TASKS →
(1) In the passage on California olive oil, how many days a week is the store open?
(2) Copy, word for word, everything in the passage on California olive oil from "Olive growers in" down to "chain grocery stores.".
(3) Render this sentence from the passage on California olive oil in Spanish: "He notes the importance of associating food with stories and experiences—a tactic that artisan producers such as Stonehouse can easily employ locally."

══ PAGE EXCERPT ══

Given the response from customers and the significance of two other trends in the food business now, Daniels is optimistic about the future of California’s olive oil industry. “You can’t get more fresh or more local,” she told Quartz on the phone last Friday, in between helping customers at the busy-sounding store, which is open seven days a week.
Olive growers in California, Texas, and other US states have the knowledge and the technology to produce olive oil that’s “at least as good” as the finest in Europe, says Dan Sumner, one of the authors of the UC-Davis study. He notes the importance of associating food with stories and experiences—a tactic that artisan producers such as Stonehouse can easily employ locally. But he doesn’t see US oil makers being limited to this niche; he says domestic producers should be able to hit all segments of the market, supplying olive oil commercially both to restaurants and food manufacturers, and at retail, whether appealing to sophisticated customers of high-end, independent food markets or appearing on shelves at chain grocery stores.

═══
══ DATA FOR ANALYSIS ══

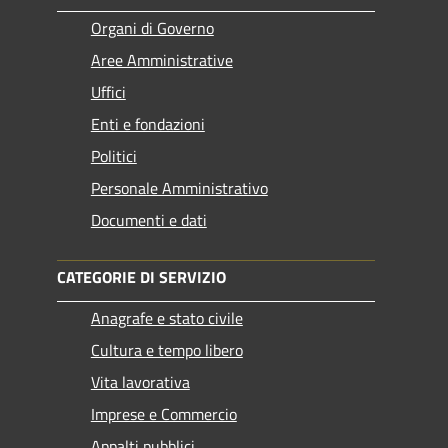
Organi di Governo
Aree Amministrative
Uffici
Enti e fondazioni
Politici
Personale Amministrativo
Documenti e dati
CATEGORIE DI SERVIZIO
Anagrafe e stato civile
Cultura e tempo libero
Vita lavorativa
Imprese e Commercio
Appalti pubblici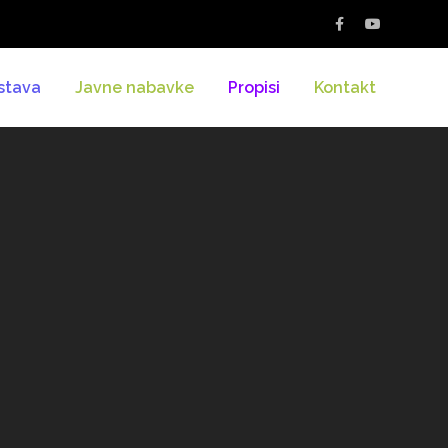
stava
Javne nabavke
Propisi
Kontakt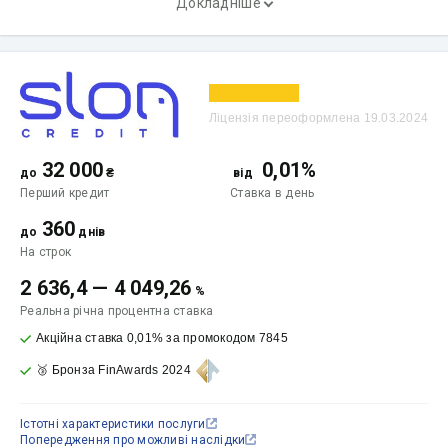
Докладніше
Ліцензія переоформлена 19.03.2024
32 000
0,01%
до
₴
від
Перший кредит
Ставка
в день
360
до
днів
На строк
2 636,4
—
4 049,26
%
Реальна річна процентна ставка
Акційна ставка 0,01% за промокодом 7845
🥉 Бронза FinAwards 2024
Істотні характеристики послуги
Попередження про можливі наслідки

═══

LIST OF SOLUTIONS →
(1) Seven days a week.

(2)
Olive growers in California, Texas, and other US states have the knowledge and the technology to produce olive oil that’s “at least as good” as the finest in Europe, says Dan Sumner, one of the authors of the UC-Davis study. He notes the importance of associating food with stories and experiences—a tactic that artisan producers such as Stonehouse can easily employ locally. But he doesn’t see US oil makers being limited to this niche; he says domestic producers should be able to hit all segments of the market, supplying olive oil commercially both to restaurants and food manufacturers, and at retail, whether appealing to sophisticated customers of high-end, independent food markets or appearing on shelves at chain grocery stores.

(3) Señala la importancia de asociar los alimentos con historias y experiencias, una táctica que productores artesanales como Stonehouse pueden emplear fácilmente a nivel local.